[Camera settings data]

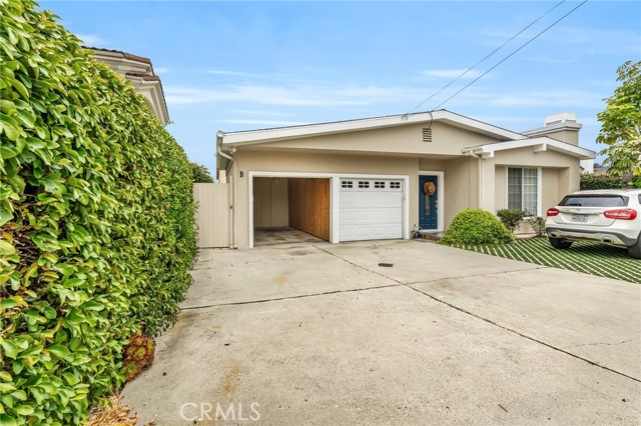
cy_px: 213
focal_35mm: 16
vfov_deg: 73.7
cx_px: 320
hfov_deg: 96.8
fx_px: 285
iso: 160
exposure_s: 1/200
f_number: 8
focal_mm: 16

*Instructions for the task*:
Output all entries unchanged; skip the pictures.

*Task response*:
cy_px: 213
focal_35mm: 16
vfov_deg: 73.7
cx_px: 320
hfov_deg: 96.8
fx_px: 285
iso: 160
exposure_s: 1/200
f_number: 8
focal_mm: 16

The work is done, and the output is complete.